--- Document section ---
- Opening Delimiter -
So you could, for example, take a 400 line C file, convert it to Zig, and have it import the .h files that the previous C file was including, and export an .h file for the rest of the codebase to look at. The compiler can turn this Zig file a .o file that integrates with the rest of the build. The part of the codebase written in Zig could benefit from the safety features, generics, and error handling features of the language while presenting the same interface to the rest of the codebase.

Now of course, if you already have a codebase written in 1 language, it's more complicated to introduce another. This is where the Zig build system comes into play. I'm working on this now, and it's a competitor to autotools, scons, cmake, make, and all those players. It's the Zig programming language with a declarative build system API built into the standard library with some basic tooling around it, and it ships with the compiler.

So if the Zig build system gets to the point where it is high quality enough to attract users and ubiquity in package managers, then a project which already uses Zig for its build system can start using it for its actual code without the penalty of adding a dependency.

In conclusion, once Zig has reached a stable enough state, I would challenge the libcurl devs to consider, perhaps it could make sense to slowly, carefully, methodically transition to a newer language, if that language was friendly enough to the process.

2 comments

I don't know anything about Zig, but I believe that a good reason for cURL to be written in ANSI C is that even your toaster ships with a C compiler able to build the source code.
If that is in fact the reason for sticking with ANSI C then I would like to advocate for a language that compiles to C. In which case I would like to suggest Nim[1].

Of course, I don't think that curl should be rewritten in Nim. But since we are advocating for other languages I thought I would pitch in. If anything, writing new curl functionality in Nim would be the way to go. That is assuming that curl's author is unhappy with C, which does not seem to be the case.

1: https://nim-lang.org

If you depend on Zig then you only depend on Zig to produce a binary or library for any system.
- Closing Delimiter -
--- Excerpted data ---
- Opening Delimiter -
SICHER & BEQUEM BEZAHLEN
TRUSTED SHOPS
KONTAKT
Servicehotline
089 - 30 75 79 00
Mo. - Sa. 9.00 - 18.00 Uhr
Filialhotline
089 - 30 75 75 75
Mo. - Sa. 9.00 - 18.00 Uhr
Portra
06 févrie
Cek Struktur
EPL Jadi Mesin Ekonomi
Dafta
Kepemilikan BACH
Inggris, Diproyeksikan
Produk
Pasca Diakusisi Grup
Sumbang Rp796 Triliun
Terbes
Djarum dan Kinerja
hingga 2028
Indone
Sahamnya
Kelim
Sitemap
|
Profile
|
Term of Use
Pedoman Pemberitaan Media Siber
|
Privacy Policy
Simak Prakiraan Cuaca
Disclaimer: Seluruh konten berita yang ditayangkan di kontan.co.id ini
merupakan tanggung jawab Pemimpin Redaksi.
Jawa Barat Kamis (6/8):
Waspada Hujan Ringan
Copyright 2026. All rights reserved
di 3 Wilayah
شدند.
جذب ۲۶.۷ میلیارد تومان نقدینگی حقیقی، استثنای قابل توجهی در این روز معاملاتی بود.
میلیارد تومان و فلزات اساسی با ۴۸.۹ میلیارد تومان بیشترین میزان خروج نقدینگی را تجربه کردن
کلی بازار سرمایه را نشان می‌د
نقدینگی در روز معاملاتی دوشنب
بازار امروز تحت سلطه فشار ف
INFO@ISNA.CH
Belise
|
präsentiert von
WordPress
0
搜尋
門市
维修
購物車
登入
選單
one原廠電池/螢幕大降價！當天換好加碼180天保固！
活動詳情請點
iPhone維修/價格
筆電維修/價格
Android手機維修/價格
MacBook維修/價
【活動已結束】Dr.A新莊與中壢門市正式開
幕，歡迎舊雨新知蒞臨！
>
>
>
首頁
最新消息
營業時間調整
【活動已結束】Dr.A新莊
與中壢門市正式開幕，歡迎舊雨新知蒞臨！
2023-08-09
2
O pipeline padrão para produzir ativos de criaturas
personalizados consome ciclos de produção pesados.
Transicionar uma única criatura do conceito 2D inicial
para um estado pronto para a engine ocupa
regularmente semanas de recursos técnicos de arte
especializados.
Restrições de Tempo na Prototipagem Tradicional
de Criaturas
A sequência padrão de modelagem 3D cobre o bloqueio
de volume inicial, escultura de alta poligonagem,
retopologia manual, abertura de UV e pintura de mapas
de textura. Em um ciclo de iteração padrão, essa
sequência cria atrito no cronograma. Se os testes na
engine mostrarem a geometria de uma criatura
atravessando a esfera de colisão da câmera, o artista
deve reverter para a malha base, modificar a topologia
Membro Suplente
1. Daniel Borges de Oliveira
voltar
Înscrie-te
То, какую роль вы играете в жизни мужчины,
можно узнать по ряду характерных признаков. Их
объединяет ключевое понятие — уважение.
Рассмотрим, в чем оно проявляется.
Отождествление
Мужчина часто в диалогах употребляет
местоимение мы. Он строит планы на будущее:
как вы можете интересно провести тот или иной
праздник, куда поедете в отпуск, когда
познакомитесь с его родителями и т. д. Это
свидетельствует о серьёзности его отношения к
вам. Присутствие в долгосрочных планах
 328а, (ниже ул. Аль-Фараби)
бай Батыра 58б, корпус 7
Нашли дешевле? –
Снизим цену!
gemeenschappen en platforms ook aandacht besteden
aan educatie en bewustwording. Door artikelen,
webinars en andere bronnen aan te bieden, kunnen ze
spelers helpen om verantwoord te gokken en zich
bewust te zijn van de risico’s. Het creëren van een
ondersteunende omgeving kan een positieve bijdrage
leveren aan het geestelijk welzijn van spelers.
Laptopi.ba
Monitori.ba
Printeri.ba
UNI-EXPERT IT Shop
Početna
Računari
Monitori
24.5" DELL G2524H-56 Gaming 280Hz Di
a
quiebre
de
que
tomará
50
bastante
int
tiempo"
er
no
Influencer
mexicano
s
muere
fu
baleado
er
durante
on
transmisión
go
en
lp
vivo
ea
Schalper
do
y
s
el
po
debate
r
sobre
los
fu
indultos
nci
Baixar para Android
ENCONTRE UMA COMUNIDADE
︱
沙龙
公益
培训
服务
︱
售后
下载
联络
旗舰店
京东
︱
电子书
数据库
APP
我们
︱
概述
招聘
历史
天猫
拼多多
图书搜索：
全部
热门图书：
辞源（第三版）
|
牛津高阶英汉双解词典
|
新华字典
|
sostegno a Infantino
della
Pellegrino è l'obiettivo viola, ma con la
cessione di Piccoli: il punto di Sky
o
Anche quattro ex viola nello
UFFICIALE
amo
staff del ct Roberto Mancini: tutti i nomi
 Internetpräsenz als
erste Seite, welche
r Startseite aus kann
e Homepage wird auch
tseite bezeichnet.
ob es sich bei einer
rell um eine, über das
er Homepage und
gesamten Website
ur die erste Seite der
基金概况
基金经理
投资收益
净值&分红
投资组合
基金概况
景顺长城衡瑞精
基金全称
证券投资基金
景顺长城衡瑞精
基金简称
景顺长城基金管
- Closing Delimiter -
--- Instruction ---
Resume the post and comments about moving curl to Zig, writing on from its last line.

--- Answer to the exercise ---
If you depend on Nim then you depend on Nim, a C compiler, and a linker. And I hope your C compiler supports cross compiling out of the box. It probably doesn't.

> you depend on Nim, a C compiler, and a linker

It's a small number of build dependencies.

> I hope your C compiler supports cross compiling out of the box.

It does.

Does the LLVM not count as a dependency?
What does Zig have to offer over Rust's FFI[1]?

Also, it might be useful to know that HN's comment syntax isn't Markdown, though it shares a few features like indenting for code blocks and asterisks for italics. Markdown-style links are not supported.

[1] https://doc.rust-lang.org/book/ffi.html

Of course, not only are markdown style links unsupported, nothing but raw urls are supported as links. For whatever reason, the majority of people here choose to relate links to locations in text using a particular footnote style. Since this format is no more blessed than the common markdown style, they could have easily chosen that instead. Presumably, they didn't because it breaks flow when using long links. For short links, like the one in the GP, inline links work just as well as footnote based ones, and provide the extra benefit of not requiring scrolling to follow them.
If there's no need to tell a parser where the link text begins and ends, then putting the URL in parentheses after the relevant text (without square brackets) would be less fussy.

The "HN style" of citation/linking is basically the IEEE citation style. You could call it "blessed".